Hola, en una aplicación me ha surgido la necesidad de describir un circulo con dos motores (mesa X-Y) servo o paso a paso. ALguien ha tenido que hacer esto alguna vez? 
Existe un algoritmo standar para ello?

gracias y un saludo


----------



## Picchip (Ene 5, 2011)

lo siento pero no te entiendo si adjuntas esquema me seria mas facil.

Gracias


----------



## Fogonazo (Ene 5, 2011)

Aplicas a los movimientos de los motores (Avance y retroceso) los valores resultantes de la función matemática que generaría la gráfica de una circunferencia.










Por ejemplo divides el diámetro horizontal, eje *X* en n partes iguales y equidistantes, calculas para cada una de ellas donde debería encontrarse la posición del eje *Y*.

Los valores calculados serían tus unidades de avance, pulsos de un motor PaP (Por ejemplo)

Una vez llegado a 180º inviertes el avance del mecanismo del eje *X* e inviertes los valores absolutos del eje *Y* para que te genere la parte inferior de la circunferencia a medida que el movimiento sobre el eje *X* retrocede.

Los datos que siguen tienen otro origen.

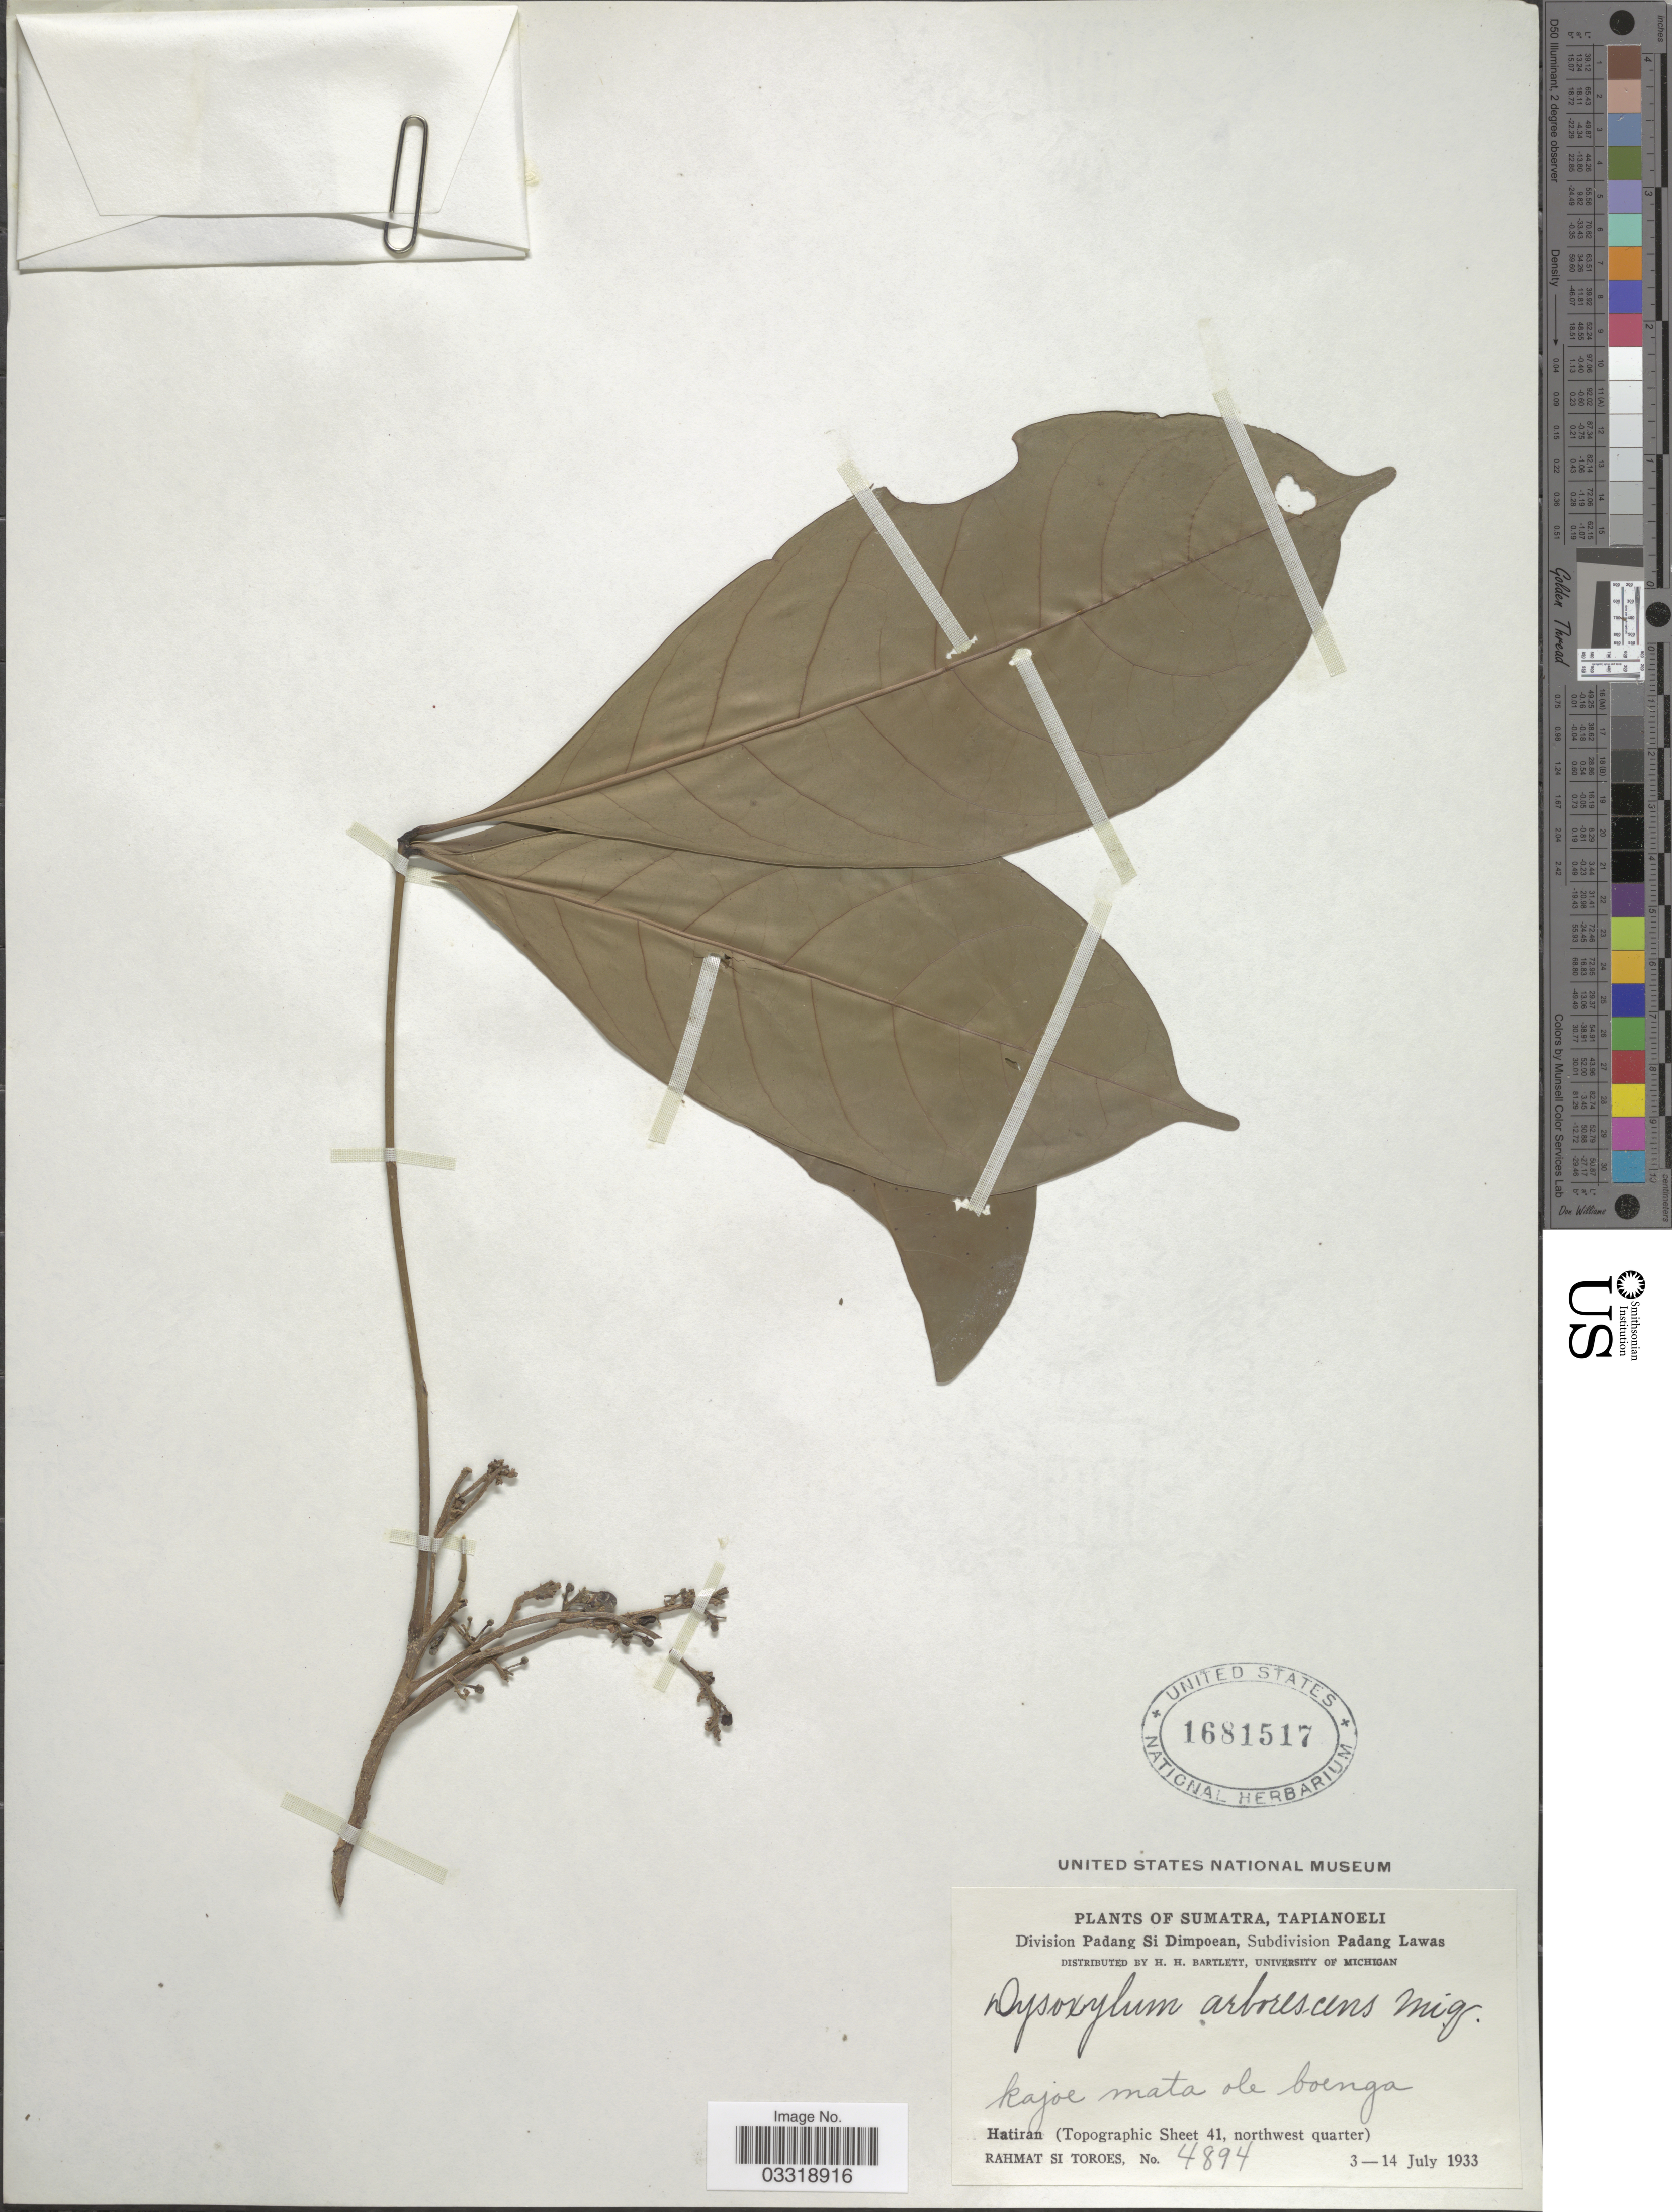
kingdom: Plantae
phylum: Tracheophyta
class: Magnoliopsida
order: Sapindales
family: Meliaceae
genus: Goniocheton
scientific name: Goniocheton arborescens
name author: Blume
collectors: Rahmat Si Boeea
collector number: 4894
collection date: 1933-07-03/1933-07-14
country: Indonesia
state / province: Sumatra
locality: Tapianoeli. Division Padang Si Dimpoean, Subdivision Padang Lawas. Hatiran (Topographic Sheet 41, northwest quarter).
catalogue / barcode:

A estos valores le aplicas las relaciones de reducción mecánica del sistema y consigues tu circunferencia.


----------



## Portnoycabezas (Ene 9, 2011)

Hola de nuevo, gracias por la respuesta. Imagino que los cotroladors de motores lo que hacen es guardar los datos calculados de la fórmula en una tabla antes de hacer los movimientos para ahorrar tiempo. cierto?

gracias de nuevo!!


----------



## Fogonazo (Ene 9, 2011)

Portnoycabezas dijo:


> Hola de nuevo, gracias por la respuesta. Imagino que los cotroladors de motores lo que hacen es guardar los datos calculados de la fórmula en una tabla antes de hacer los movimientos para ahorrar tiempo. cierto?
> 
> gracias de nuevo!!



Si, aunque el tiempo de cálculo es insignificante frente al tiempo de reacción de la parte mecánica.
Si re-calculas no te quedas limitado a una sola circunferencia como sería con una tabla.


----------